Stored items
------------------------------------------------
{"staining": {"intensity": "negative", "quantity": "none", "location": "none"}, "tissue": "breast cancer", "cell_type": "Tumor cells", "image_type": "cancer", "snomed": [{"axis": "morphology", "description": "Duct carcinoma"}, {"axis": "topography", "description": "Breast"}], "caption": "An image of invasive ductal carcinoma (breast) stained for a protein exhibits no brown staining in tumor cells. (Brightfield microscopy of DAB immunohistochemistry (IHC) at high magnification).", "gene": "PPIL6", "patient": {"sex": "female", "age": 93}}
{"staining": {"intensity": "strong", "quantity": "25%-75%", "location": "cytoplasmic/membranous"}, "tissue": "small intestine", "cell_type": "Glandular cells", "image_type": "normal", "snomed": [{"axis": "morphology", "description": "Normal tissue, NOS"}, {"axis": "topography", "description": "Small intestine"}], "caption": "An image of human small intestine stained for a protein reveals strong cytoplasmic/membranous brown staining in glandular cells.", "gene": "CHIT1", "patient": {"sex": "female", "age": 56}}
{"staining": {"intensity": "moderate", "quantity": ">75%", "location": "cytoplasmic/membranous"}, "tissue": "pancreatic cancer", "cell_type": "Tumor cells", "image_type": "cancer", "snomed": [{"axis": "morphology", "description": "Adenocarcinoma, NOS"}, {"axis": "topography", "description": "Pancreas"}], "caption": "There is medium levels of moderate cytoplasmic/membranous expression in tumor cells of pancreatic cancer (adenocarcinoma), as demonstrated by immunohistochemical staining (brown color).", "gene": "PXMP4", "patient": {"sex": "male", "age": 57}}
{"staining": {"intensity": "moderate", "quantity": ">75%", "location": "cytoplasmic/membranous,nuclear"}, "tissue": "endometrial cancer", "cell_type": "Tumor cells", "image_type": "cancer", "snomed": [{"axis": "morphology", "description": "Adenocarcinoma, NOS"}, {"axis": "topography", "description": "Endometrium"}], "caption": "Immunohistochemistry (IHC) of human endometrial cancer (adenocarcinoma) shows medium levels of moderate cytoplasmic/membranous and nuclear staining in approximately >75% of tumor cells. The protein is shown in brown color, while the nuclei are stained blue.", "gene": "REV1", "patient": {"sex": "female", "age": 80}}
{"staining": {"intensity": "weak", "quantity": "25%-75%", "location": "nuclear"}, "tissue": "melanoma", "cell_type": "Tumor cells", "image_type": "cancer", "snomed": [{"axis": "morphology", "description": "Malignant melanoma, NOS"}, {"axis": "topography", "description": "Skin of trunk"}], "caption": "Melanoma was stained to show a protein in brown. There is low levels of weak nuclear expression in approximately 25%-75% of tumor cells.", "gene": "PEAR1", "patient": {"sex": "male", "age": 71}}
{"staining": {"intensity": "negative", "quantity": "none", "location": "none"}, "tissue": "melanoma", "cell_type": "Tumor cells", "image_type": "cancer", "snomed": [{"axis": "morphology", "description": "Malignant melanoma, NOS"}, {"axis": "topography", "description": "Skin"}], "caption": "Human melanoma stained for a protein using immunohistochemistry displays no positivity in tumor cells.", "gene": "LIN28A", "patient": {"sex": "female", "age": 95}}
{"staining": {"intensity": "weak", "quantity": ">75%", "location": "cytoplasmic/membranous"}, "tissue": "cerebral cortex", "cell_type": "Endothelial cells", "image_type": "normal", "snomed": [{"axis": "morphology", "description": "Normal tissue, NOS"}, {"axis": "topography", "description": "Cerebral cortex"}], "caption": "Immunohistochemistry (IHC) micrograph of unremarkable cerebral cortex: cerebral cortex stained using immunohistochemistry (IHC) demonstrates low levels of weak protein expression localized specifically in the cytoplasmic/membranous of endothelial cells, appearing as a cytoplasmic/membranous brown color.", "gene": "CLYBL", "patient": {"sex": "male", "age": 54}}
------------------------------------------------
Task description:
Whenever the word "adenocarcinoma" shows up in a line of the entries above, copy that line.

Exercise response:
{"staining": {"intensity": "moderate", "quantity": ">75%", "location": "cytoplasmic/membranous"}, "tissue": "pancreatic cancer", "cell_type": "Tumor cells", "image_type": "cancer", "snomed": [{"axis": "morphology", "description": "Adenocarcinoma, NOS"}, {"axis": "topography", "description": "Pancreas"}], "caption": "There is medium levels of moderate cytoplasmic/membranous expression in tumor cells of pancreatic cancer (adenocarcinoma), as demonstrated by immunohistochemical staining (brown color).", "gene": "PXMP4", "patient": {"sex": "male", "age": 57}}
{"staining": {"intensity": "moderate", "quantity": ">75%", "location": "cytoplasmic/membranous,nuclear"}, "tissue": "endometrial cancer", "cell_type": "Tumor cells", "image_type": "cancer", "snomed": [{"axis": "morphology", "description": "Adenocarcinoma, NOS"}, {"axis": "topography", "description": "Endometrium"}], "caption": "Immunohistochemistry (IHC) of human endometrial cancer (adenocarcinoma) shows medium levels of moderate cytoplasmic/membranous and nuclear staining in approximately >75% of tumor cells. The protein is shown in brown color, while the nuclei are stained blue.", "gene": "REV1", "patient": {"sex": "female", "age": 80}}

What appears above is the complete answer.